Posts for the month of September 2007

FAT32 perl utilities

As noted before, my work laptop dual boots into WinXP and Fedora Core 7. They share a large FAT32 partition. Yesterday I finally got a 500GB external drive at work to back up my stuff. It's also FAT32. So I whipped up this quick script that splits a large data stream (using redirection or cat would make files work) and dumps it in 1GB slices. The second has some modifications to instead fill up the hard drive with zeroes, which is needed to make a backup of it more compressable. On a Linux box, I normally just do dd if=/dev/zero of=delme bs=102400 || rm -rf delme but that would exceed the file size limitations of FAT32. The first iteration of the filler was simply cat /dev/zero | perl splitter.pl fill but then realized that there was a lot of actual reading going on, instead of just dumping zeros, so I changed some stuff.

In filler, I tried to pre-allocate the 2GB slice file and then fill it with zero to try to avoid even more fragmentation and FAT table manipulations. However, when I re-opened the file and then seeked to zero it would change the size back down - I didn't have time to research it further; if anyone has a good solution please let me know.
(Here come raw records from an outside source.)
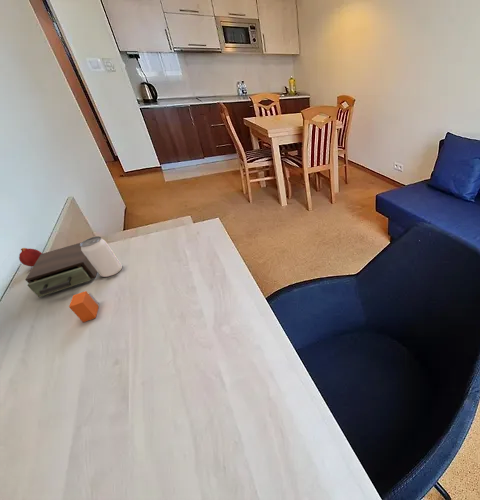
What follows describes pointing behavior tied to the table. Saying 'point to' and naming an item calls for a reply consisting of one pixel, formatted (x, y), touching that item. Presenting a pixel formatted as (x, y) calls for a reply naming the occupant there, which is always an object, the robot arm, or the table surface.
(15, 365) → the table surface
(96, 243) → the can
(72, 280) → the drawer
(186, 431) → the table surface
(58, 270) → the cabinet
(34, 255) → the onion
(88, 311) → the orange wooden toy brick
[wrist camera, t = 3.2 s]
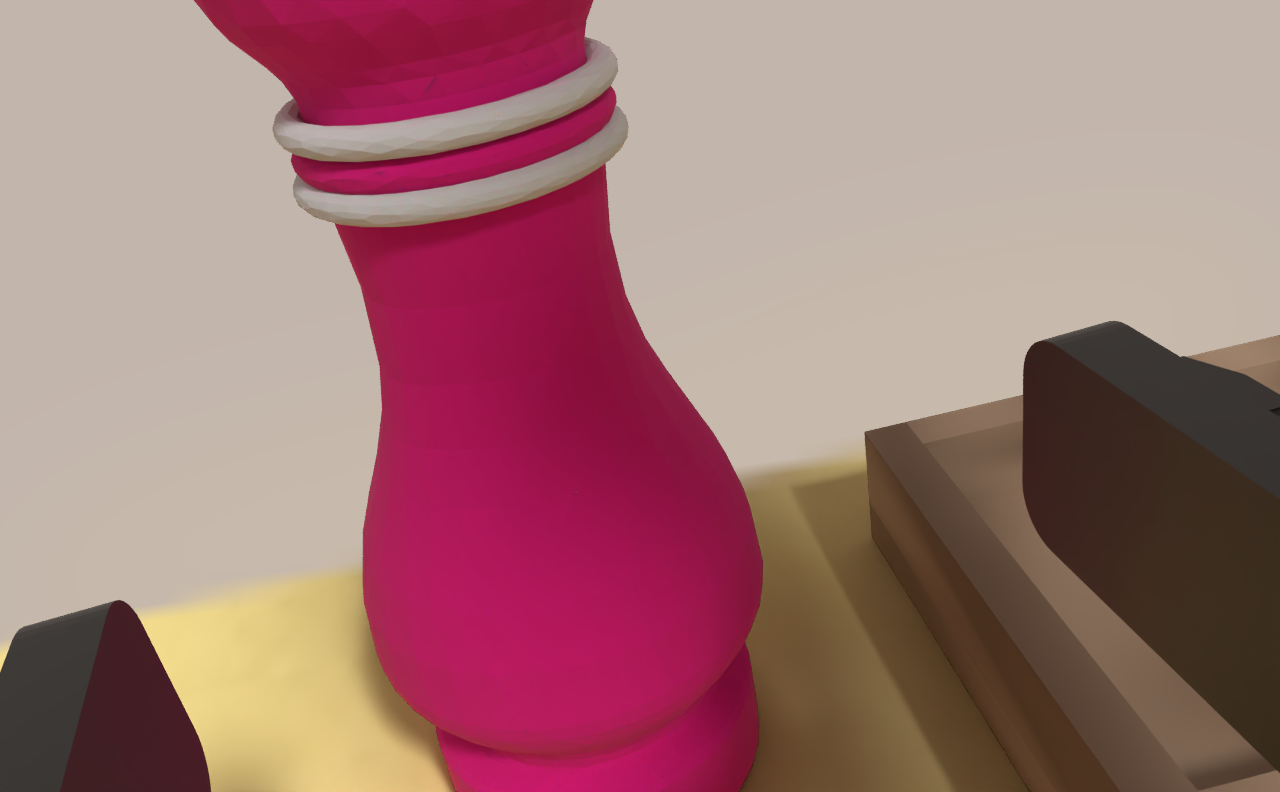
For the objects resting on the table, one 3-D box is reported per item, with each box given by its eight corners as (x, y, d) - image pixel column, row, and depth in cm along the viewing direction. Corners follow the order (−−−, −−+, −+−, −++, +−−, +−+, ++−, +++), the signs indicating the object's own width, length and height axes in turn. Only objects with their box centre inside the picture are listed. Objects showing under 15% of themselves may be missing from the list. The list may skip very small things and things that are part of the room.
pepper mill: (459, 641, 26) (132, -385, 16) (765, 603, 25) (618, -484, 16) (401, 920, 20) (-192, -490, 10) (808, 877, 19) (604, -662, 9)
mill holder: (1330, 425, 28) (1348, 318, 26) (1883, 798, 17) (1964, 654, 16) (872, 536, 27) (864, 431, 25) (1158, 999, 16) (1174, 867, 15)
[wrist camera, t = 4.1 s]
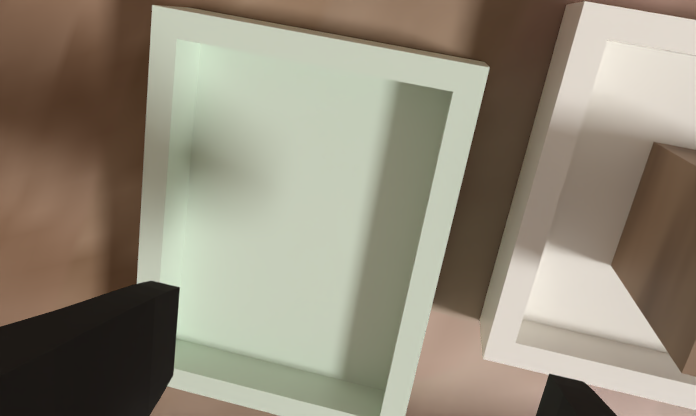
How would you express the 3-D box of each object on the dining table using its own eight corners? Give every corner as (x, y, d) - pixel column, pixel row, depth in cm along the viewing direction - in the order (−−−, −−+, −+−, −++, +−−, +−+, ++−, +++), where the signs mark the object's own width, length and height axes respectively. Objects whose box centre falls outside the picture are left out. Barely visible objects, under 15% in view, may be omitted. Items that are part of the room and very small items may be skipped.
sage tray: (485, 62, 18) (489, 67, 15) (403, 401, 22) (397, 446, 20) (189, 7, 19) (152, 4, 16) (164, 340, 23) (131, 377, 21)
I've also run filler under Cygwin to fill another partition.

splitter.pl:

#!/usr/bin/perl -w
# This program splits incoming data into ~1GB chunks (for dumping a file
# on the fly to FAT32 partitions for example).
# Data is STDIN, and first argument is prefix of output (optional).
#
# To recombine the output, simply:
# cat FILE_* > /path/to/better/fs/OriginalFile

BEGIN {
push(@INC, "/mnt/hd/usr/lib/perl5/5.8.8/");
push(@INC, "/mnt/hd/usr/lib/perl5/5.8.8/i386-linux-thread-multi/");
}
use strict;
use Fcntl; # import sysread flags

binmode(STDIN);

use constant FULL_SIZE => (2*1024*1024*1024); # 2 GB

my $chunk_byte_count = FULL_SIZE+1; # Force an open on first output byte
my $chunk_file_count = 0; # Start at file 0
my ($read_count, $buffer);
my $blksize = 1024; # This might get overwritten later
my $prefix = $ARGV[0] || "FILE";

# The framework of this is from camel page 231

while ($read_count = sysread STDIN, $buffer, $blksize) {
  if (!defined $read_count) {
    next if $! =~ /^Interrupted/;
    die "System read error: $!\n";
  }
  # Decide if we need another file
  if ($chunk_byte_count >= FULL_SIZE) { # Need a new file
    close OUTFILE if $chunk_file_count;
    sysopen OUTFILE, (sprintf "${prefix}_%02d", $chunk_file_count++),
      O_WRONLY | O_TRUNC | O_CREAT | O_BINARY or die "Could not open output file for write!\n";
    $blksize = (stat OUTFILE)[11] || 16384; # Get preferred block size
    # print STDERR "(New output file from $0 (blksize $blksize))\n";
    $chunk_byte_count = 0;
  } # New file
  my $wr_ptr = 0; # Pointer within buffer
  while ($read_count) { # This handles partial writes
    my $written = syswrite OUTFILE, $buffer, $read_count, $wr_ptr;
    die "System write error: $!\n" unless defined $written;
    $read_count -= $written;
    $wr_ptr += $written;
  } # Writing a chunk
  $chunk_byte_count += $wr_ptr;
  #print "(\$wr_ptr = $wr_ptr), (\$chunk_byte_count = $chunk_byte_count), (\$chunk_file_count = $chunk_file_count)\n";
} # Main read loop

# Report on it
print "Wrote out $chunk_file_count chunk files.\n";

filler.pl:

#!/usr/bin/perl -w
# This program fills a hard drive with 2GB files all NULL.
# (This makes compressed images of the hard drive smaller.)
# First argument is prefix of output (optional).
#

BEGIN {
  push(@INC, "/mnt/hd/usr/lib/perl5/5.8.8/");
  push(@INC, "/mnt/hd/usr/lib/perl5/5.8.8/i386-linux-thread-multi/");
}

use strict;
use Fcntl qw(:DEFAULT :seek); # import sysread flags

use constant FULL_SIZE => 2*(1024*1024*1024); # 2 GB

my $chunk_byte_count = FULL_SIZE+1; # Force an open on first output byte
my $chunk_file_count = 0; # Start at file 0
my ($read_count, $buffer);
my $blksize = 16384; # This might get overwritten later
my $prefix = $ARGV[0] || "FILL";
my $last_show = -1;
$| = 1; # always flush

# The framework of this is from camel page 231
$buffer = "\0" x $blksize;

# Without pre-alloc:
#real    1m20.860s
#user    0m10.155s
#sys     0m32.531s

# With pre-alloc:
#real    8m56.391s
#user    0m16.359s
#sys     1m11.921s

# Which makes NO sense, but hey, that's Cygwin... maybe because FAT32?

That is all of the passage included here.